El interpelado vacila un tanto; rehúye la respuesta contundente:
—Todo contará, aunque nunca ha habido tantos seres humanos en el mundo, ni se han consumido tantos recursos, ni se ha influido tanto sobre el medio como en nuestros días: es decir, nunca antes los seres humanos habían tenido la posibilidad de cambiar el medio radical, irreversible y globalmente: ahora la tenemos y la estamos usando, probablemente para mal.
—¿Mal para el mundo?
—Mal para nosotros. La tierra no nos necesita: si desapareciéramos, el mundo iría recomponiendo sus equilibrios sin echarnos de menos. Nosotros, obviamente, sí necesitamos el mundo: es nuestra casa; pero estamos haciendo todo lo posible por volverla inhabitable.
—Exageras.
Don Juan ha permanecido callado todo este rato, aparentemente desentendido; en realidad, bien atento. Dice:
—No es malo exagerar los peligros si se incita con ello a evitarlos. Saben ustedes que no me gustan los predicadores de catástrofes, porque quienes predican catástrofes a menudo quieren vendernos alguna panacea que nos llevará al paraíso. Saben ustedes también que no hay panaceas ni paraísos. Ahora bien: sí hay males grandes o chicos, y cabe buscarles remedios, que, claro está, nunca serán definitivos.

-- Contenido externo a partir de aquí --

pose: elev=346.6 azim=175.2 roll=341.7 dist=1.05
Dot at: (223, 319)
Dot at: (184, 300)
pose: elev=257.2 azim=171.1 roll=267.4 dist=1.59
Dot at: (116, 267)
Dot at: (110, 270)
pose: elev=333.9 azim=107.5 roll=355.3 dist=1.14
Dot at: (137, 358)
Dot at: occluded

—¿El clima es el peligro más grave? ¿No ha estado sometido a vaivenes desde siempre? ¿No ha habido glaciaciones y óptimos climáticos, por ejemplo?

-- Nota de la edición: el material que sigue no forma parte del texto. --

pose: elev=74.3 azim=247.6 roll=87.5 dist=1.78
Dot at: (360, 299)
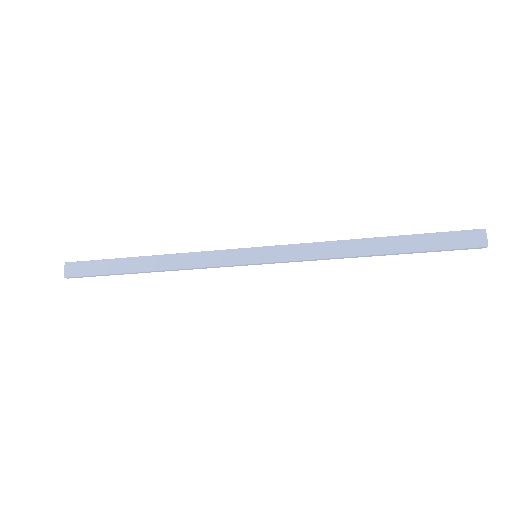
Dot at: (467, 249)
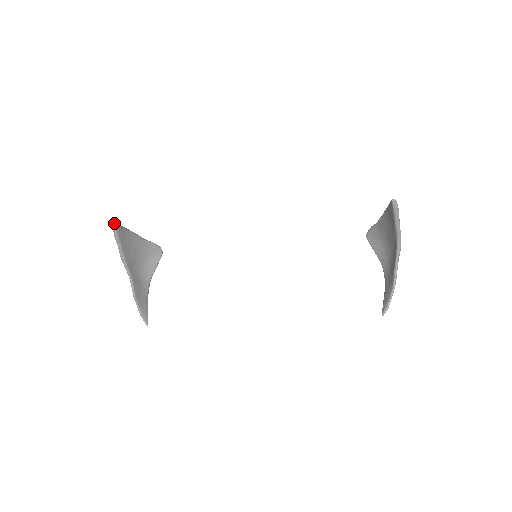
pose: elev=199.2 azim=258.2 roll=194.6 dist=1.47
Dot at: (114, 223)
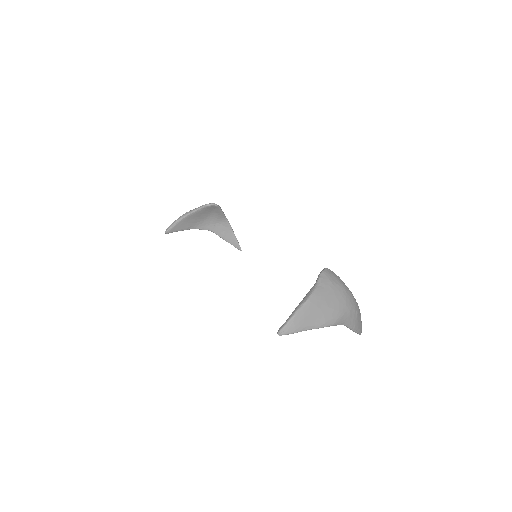
Dot at: (165, 232)
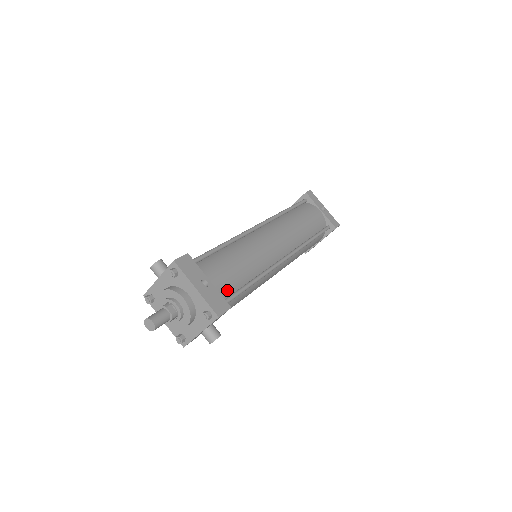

—Sí. Pero los seres humanos poco podían hacer al respecto: aprovechar los tiempos de bonanza, y huir a sitios más hospitalarios cuando venían mal dadas. Nuestros antepasados, por su parte, han esquilmado y vuelto inhabitables ciertas zonas del mundo a los largo de la historia: una desgracia, pero siempre podían marcharse. Ahora peligra el mundo entero; o sea, peligra la humanidad. Y no hay más sitio adonde ir.
—Exagera usted también.
—Aposta.
—¿Qué cabe hacer?
—Lo que se pueda. Y los que entienden creen que se puede hacer bastante. Pero, por resumir, cabe abrazar el ecologismo no como religión, sino como mero egoísmo de especie, o sea, por interés.
—¿Queda tiempo?
—Según para qué. Para el mundo todo; para la especie también; para esta forma de civilización, menos.
—Es usted pesimista.
—Todo lo contrario; a la humanidad le pasa como a las tradiciones: cambia y sobrevive. Pero, eso sí, se puede sobrevivir mejor o peor…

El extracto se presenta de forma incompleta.